# Mozilla 1.0 Officially Released Today!!



## Brian Rector (Mar 25, 2002)

http://www.mozillazine.org/articles/article2278.html

Also....here is PCWorld's announcement of the release of Mozilla 1.

http://www.pcworld.com/news/article/0,aid,101670,00.asp

Warning: The servers at Mozilla are very very very busy right now. You may have to wait for your turn to download. My time was almost 1 hour at 56k at 5:00pm Central Time. Dont let any talk of waiting discourage you from getting Mozilla. Its well worth the time invested.


----------



## gcutler (Mar 23, 2002)

What "Killer" features does Mozilla have that would make me want to run it?


----------



## James_F (Apr 23, 2002)

Its not Internet Explorer...


----------



## gcutler (Mar 23, 2002)

Call it ignorant bliss, but I am happy with IE 6.


----------



## Steve Mehs (Mar 21, 2002)

Me too, although I never used to until IE6.


----------



## James_F (Apr 23, 2002)

> _Originally posted by gcutler _
> *Call it ignorant bliss, but I am happy with IE 6. *


Remember rule #1 with computers..

If its working, don't mess with it!


----------



## Brian Rector (Mar 25, 2002)

Mozilla was tested by hundreds and hundreds of users for four years now to get it right. Mozilla.org still states that the final 1.0 version is still in the testing stages. So..no matter how you look at it, if you want to use Mozilla, youre using it at your own risk.

I have been testing Mozilla for about a year now and have gone through various stages of software from those daily builds to the milestones that are known as the Release Candidates. Those RCs are more stable than Internet Explorer and Netscape. I will state this: the milestones are well polished and are fine to use with almost any operating system without fear of crashing or putting your operating system to the "format" stage.
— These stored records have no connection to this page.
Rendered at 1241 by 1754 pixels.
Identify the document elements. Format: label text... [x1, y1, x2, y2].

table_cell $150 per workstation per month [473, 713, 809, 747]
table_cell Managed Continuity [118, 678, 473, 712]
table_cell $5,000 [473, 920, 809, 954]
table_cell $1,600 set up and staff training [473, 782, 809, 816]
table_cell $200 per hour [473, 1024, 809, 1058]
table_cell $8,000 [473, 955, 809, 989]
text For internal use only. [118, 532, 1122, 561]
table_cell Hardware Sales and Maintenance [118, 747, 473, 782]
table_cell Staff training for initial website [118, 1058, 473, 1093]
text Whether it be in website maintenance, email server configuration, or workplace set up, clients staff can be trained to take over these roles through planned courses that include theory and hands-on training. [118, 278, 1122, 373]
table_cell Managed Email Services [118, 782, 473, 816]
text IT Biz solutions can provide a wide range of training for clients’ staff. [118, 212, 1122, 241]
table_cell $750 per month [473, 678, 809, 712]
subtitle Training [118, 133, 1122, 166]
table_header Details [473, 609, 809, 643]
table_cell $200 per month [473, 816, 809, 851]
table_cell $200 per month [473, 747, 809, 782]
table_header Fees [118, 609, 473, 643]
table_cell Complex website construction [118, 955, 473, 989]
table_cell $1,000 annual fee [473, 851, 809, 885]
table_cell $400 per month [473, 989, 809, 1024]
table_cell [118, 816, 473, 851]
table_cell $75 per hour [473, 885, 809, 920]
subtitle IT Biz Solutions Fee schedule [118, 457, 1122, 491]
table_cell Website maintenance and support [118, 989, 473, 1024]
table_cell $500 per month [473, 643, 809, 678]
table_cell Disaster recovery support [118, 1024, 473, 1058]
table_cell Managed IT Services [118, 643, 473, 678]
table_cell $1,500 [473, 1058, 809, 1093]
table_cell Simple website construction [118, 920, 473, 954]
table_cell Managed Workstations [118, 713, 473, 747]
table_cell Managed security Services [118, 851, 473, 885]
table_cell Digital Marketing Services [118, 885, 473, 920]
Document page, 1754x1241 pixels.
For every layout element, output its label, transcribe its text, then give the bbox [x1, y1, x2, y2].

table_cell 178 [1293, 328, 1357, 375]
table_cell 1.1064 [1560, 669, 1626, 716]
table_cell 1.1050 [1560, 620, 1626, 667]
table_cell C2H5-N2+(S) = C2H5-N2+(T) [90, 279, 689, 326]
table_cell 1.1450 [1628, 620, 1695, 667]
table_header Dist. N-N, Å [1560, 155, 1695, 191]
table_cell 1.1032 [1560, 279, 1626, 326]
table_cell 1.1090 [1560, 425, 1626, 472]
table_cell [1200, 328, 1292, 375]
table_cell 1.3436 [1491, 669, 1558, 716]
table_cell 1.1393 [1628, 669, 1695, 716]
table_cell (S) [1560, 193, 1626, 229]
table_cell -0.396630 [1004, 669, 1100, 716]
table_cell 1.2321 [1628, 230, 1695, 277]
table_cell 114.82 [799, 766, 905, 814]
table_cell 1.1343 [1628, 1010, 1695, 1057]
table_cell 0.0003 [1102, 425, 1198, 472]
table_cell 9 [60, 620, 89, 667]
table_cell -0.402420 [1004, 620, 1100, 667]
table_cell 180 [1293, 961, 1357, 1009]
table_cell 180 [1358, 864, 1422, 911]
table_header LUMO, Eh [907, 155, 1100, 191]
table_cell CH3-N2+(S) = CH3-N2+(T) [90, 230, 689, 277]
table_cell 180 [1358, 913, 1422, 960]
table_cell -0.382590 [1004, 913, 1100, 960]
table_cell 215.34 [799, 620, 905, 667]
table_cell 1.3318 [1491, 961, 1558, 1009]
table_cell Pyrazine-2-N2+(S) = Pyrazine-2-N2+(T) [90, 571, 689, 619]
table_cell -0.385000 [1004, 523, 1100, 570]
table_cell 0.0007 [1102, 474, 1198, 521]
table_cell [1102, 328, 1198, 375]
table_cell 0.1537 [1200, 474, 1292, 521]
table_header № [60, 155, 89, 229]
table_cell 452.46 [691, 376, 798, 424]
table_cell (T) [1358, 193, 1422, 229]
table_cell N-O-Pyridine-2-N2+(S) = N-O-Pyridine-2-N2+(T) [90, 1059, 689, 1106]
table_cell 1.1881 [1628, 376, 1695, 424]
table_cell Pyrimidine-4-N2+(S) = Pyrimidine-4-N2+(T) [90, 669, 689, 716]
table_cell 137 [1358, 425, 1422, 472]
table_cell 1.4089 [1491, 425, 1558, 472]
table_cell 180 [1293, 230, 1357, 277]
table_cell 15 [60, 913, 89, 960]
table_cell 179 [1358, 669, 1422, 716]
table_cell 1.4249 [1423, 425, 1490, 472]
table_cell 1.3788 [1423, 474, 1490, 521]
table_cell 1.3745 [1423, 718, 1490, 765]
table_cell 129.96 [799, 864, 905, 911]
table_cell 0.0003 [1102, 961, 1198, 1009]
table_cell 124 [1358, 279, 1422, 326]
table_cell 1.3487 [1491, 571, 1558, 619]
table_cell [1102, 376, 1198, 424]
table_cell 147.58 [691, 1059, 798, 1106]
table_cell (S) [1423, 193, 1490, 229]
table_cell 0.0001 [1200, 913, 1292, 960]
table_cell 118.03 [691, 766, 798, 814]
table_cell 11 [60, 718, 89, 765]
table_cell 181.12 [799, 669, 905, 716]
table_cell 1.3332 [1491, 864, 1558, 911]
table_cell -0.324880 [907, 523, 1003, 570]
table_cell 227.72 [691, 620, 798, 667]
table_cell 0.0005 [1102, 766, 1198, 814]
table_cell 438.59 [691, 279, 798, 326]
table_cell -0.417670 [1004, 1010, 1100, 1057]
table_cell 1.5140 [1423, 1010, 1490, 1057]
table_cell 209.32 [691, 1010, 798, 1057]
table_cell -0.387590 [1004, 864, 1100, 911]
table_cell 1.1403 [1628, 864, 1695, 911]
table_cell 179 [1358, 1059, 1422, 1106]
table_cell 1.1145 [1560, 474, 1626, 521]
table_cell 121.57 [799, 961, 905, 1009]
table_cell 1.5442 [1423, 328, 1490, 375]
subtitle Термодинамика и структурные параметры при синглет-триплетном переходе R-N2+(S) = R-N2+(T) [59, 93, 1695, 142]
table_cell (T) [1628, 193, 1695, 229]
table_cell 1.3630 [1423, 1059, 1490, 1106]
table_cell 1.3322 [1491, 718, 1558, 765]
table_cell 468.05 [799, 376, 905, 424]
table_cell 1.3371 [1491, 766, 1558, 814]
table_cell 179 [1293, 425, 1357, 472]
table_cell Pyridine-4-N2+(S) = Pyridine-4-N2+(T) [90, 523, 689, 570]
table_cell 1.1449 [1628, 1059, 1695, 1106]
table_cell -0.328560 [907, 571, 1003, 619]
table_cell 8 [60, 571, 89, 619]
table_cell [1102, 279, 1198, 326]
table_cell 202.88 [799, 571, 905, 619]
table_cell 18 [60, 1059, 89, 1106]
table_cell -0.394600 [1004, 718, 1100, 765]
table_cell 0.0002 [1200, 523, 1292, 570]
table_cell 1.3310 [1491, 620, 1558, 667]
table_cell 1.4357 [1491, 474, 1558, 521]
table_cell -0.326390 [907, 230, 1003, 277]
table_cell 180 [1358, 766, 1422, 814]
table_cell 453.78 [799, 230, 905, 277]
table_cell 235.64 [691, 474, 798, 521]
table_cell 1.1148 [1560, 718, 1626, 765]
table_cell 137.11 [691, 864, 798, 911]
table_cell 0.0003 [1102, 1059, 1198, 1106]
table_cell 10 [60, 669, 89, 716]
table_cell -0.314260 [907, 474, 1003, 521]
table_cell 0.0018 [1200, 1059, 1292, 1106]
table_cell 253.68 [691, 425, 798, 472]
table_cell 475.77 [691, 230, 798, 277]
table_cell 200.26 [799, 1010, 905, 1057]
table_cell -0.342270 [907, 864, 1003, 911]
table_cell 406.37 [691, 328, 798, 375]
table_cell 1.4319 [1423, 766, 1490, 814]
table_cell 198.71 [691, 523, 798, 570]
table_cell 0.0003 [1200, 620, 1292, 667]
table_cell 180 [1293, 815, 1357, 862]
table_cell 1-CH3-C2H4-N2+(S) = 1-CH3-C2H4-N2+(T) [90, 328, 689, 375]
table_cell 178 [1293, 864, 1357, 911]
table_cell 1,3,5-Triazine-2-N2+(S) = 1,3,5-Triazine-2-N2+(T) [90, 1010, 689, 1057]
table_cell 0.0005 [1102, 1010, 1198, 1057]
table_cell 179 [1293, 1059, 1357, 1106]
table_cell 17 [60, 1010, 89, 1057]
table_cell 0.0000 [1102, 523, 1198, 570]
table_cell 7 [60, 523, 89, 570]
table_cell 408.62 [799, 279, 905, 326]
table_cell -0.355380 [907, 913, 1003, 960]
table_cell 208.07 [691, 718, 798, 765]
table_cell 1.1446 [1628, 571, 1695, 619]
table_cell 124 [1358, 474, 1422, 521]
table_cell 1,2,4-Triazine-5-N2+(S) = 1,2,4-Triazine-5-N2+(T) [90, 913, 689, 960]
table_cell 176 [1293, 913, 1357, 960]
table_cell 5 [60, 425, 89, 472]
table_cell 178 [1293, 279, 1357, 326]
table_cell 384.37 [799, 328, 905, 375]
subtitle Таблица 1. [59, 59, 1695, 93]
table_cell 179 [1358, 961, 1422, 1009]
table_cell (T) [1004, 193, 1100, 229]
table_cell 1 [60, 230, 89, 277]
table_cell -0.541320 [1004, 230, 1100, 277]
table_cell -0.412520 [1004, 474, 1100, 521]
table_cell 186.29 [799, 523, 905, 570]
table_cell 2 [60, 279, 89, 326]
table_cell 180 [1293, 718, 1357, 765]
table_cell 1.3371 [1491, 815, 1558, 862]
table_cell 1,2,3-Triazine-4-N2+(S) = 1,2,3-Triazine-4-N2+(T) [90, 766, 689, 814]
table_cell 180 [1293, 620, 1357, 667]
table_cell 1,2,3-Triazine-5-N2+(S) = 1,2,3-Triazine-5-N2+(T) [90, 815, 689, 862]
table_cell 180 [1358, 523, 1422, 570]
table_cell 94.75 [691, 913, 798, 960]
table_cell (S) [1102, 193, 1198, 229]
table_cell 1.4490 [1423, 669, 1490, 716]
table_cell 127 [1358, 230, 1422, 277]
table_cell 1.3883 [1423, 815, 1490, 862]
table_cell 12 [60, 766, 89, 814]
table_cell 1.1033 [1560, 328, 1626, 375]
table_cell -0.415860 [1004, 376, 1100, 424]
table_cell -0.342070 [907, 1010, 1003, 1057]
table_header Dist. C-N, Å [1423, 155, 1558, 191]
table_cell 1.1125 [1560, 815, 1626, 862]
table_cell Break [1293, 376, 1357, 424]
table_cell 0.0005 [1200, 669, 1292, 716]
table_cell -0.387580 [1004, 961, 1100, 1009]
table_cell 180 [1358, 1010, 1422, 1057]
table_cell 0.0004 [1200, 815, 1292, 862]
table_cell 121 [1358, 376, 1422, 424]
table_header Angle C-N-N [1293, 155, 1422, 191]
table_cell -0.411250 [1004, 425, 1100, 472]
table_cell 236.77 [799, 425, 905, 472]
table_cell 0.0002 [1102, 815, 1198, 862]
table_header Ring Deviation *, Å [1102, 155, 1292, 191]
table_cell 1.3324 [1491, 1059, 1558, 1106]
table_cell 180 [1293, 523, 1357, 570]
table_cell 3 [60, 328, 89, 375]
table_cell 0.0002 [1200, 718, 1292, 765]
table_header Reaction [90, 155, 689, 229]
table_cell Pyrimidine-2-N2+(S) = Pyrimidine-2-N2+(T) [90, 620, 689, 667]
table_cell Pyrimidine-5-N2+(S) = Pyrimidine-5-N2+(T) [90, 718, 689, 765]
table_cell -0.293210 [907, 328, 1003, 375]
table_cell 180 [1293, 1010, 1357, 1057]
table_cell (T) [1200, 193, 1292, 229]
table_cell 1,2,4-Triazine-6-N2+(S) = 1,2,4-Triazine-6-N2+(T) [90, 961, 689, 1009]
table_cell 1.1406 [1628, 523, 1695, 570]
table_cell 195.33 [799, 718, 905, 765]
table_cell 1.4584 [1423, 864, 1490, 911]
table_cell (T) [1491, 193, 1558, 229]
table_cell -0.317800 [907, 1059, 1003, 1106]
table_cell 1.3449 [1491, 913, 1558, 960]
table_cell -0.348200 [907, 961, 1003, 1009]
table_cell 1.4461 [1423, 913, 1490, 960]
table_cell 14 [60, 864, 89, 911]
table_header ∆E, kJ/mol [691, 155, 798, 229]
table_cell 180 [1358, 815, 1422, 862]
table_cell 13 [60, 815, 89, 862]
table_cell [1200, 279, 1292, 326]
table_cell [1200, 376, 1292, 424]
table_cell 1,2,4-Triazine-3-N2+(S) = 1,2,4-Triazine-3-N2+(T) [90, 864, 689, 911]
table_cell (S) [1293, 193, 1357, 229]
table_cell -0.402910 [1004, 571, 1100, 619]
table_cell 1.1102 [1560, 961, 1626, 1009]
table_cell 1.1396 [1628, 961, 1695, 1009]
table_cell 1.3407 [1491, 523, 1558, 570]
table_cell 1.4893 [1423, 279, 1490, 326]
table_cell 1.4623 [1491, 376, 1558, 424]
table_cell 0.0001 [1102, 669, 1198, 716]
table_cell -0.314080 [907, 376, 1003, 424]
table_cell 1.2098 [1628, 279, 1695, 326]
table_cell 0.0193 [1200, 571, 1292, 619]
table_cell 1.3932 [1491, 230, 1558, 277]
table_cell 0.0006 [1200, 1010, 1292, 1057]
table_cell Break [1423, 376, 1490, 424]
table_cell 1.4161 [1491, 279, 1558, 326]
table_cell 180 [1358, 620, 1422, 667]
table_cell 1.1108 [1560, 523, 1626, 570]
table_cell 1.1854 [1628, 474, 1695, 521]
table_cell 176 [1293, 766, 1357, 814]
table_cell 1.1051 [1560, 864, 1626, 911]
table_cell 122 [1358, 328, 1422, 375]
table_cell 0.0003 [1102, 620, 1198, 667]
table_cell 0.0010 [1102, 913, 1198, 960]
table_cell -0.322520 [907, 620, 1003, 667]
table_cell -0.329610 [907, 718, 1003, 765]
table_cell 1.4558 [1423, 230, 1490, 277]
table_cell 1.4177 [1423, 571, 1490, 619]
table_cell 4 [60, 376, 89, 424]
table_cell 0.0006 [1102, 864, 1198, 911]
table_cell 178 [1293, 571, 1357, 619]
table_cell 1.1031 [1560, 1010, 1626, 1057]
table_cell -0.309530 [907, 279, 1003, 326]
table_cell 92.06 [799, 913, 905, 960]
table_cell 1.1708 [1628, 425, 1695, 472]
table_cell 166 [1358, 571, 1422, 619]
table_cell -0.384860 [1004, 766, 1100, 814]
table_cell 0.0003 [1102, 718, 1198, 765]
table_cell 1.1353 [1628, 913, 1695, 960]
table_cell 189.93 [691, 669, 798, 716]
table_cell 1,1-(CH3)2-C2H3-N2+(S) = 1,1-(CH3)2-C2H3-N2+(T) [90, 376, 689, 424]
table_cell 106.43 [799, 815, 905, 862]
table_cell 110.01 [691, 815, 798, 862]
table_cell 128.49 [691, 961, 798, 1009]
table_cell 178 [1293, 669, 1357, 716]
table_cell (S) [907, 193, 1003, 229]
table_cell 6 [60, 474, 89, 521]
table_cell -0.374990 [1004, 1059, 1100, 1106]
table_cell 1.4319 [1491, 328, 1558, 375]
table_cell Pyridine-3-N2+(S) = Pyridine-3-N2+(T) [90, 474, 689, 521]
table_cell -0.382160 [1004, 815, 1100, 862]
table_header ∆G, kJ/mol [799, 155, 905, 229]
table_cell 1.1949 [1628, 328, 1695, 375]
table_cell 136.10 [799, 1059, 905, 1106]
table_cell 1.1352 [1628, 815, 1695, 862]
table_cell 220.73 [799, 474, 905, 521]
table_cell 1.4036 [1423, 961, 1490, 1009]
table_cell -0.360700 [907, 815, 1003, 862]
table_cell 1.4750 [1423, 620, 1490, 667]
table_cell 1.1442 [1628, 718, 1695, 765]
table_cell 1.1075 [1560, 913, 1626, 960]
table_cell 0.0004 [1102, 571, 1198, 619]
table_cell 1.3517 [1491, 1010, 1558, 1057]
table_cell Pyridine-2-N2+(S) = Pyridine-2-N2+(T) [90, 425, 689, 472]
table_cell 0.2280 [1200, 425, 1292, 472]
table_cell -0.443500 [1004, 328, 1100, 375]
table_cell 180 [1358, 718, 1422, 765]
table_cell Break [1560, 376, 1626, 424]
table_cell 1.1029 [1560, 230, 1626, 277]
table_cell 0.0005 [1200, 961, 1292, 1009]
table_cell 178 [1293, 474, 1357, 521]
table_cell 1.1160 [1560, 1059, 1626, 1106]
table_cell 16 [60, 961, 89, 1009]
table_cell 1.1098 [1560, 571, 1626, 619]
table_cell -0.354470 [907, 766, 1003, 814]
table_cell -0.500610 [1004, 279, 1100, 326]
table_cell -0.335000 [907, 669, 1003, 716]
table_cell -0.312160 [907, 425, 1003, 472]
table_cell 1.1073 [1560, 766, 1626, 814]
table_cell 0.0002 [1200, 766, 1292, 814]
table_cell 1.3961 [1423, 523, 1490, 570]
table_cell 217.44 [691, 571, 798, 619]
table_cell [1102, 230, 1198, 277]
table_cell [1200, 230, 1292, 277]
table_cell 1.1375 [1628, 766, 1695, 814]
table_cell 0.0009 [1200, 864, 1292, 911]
The ones who are excited about Mozilla are the geeks and others who love to get into the source code to make the browser so much better. The difference is that Mozilla isnt a rush job. The programmers took the time and energy to make Mozilla what it is today.


----------



## gcutler (Mar 23, 2002)

But to the ones who need some type of convincing to make a move. What would you say to them to make the move?


----------



## James_F (Apr 23, 2002)

If you are happy with Internet Explorer and have no problem with it, there is no reason to move. Mozilla is a great browser, but not any better or worse than Internet Explorer. I have replaced Netscape with Mozilla, but still use IE6 most of the time....


----------



## MarkA (Mar 23, 2002)

It's better than IE in one awesome way - it supports 32bit graphics (24bit with a full 8 bit alpha channel). This allows smooth blends with transparent images, and semitransparent images. Every major browser except IE for Windows supports this (inculding IEMac), unfortunately, websites fail to use it for two reasons:

1- IEWin is the most popular browser
2- 32-bit files are huge, and aren't supported in JPEG so they can't be lossy-compressed (they must be lossless PNGs until JPEG is updated)


----------